My choice to get home from Bella Vista Station with no trains running, is to take the Replacement Bus Service to Rouse Hill Station and then roll the dice of fate to see what we get. All possibilities on an unknown number of dice with an unknown number of sides are in play.
When the 11M bus (the Metro Replacement Bus Service) did finally arrive, it was packed to the gills with a very very sad subset of humanity. These are people who would have normally expected a six car Metro service every few minutes but instead have been crammed into a bus. These people who will have had their fun, are now their most irritable selves, and carry expressions of gloom. While the 11M bus isn't quite as tipped on the edge of anarchy as an N70 Nightride service from the City to Penrith will be, it is still not a happy place. At least it does not smell of spew.
Making the connection at Rouse Hill Station is where the fun begins. On a regular weekday, I would have the choice of the 730, 731, 732 to Blacktown, or the 752 via Quakers Hill, but as there is no real time information and this is a weekend, actually knowing when and if buses will arrive, is like staring into the abyss.
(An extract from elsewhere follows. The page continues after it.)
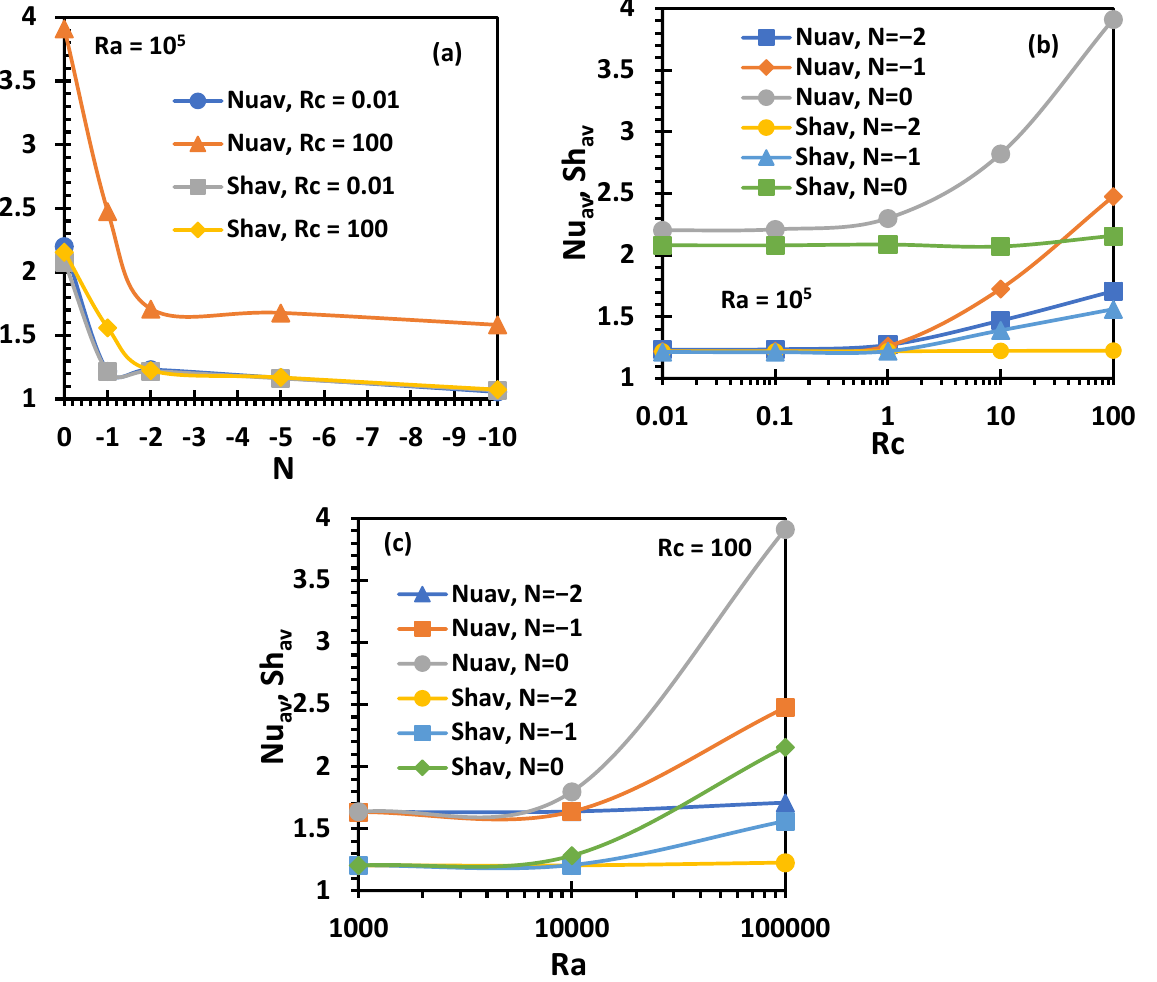
Figure 9. Variations of average Nusselt and Sherwood numbers; ( a ) versus N ; ( b ) versus ( Rc ) and ( c ) versus Ra .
So I wait around a bit; knowing that whatever the first bus out of here to Blacktown is, is the correct choice.
Waiting for a bus in Western Sydney is a different experience to waiting in the middle of the City. There just isn't the number of drunken people staggering around at all. At this time of night, there is mostly a small army of tired looking people, some of whom are still dressed in the uniforms of the gig economy and the national colours of doing real work: orange, fluoro pink and yellow; with reflective stripes. The corporate logos of the gig economy and the art of making poor people fetch your food because you are lazy are all here - Hamburger Taxi, Hungry Armadillo, and Lazy Panda are all represented.
When the 752 bus did finally show up, I flagged it down and apart from one lady who was dressed in purple scrubs (likely a nurse from a private hospital in the Hills), I was the only other passenger on board. She got off at a stop out the front of St Cyanide's School for the Criminally Catholic. The very big video billboard out front is showing a slideshow of Mary; with the gesture as though she is trying to order two loaves of bread. After our tired nursing practitioner friend has left the bus, I am alone as we wend our way through streets which seem directionless. I am reminded of the word "Omnibus" which means 'for, by, and with, everyone' and the irony therein. Perhaps 'everyone' has been replaced with 'everywhere' in this case.
Now it's time for some massive pieces of statistical irony:
The distance from my house to where we went, is 8.5km. That means that to drive that same distance would have taken 13 minutes. To walk that distance would have taken 1hr 48mins. To take public transport has taken 1hr 49mins by the time I have reached my destination. It is madness that public transport is marginally slower than walking the same distance.
None of this part of the evening would have happened had the state government connected the Metro to Schofields. The 11M world have gone right through and I would have taken a T1 Richmond Line train home.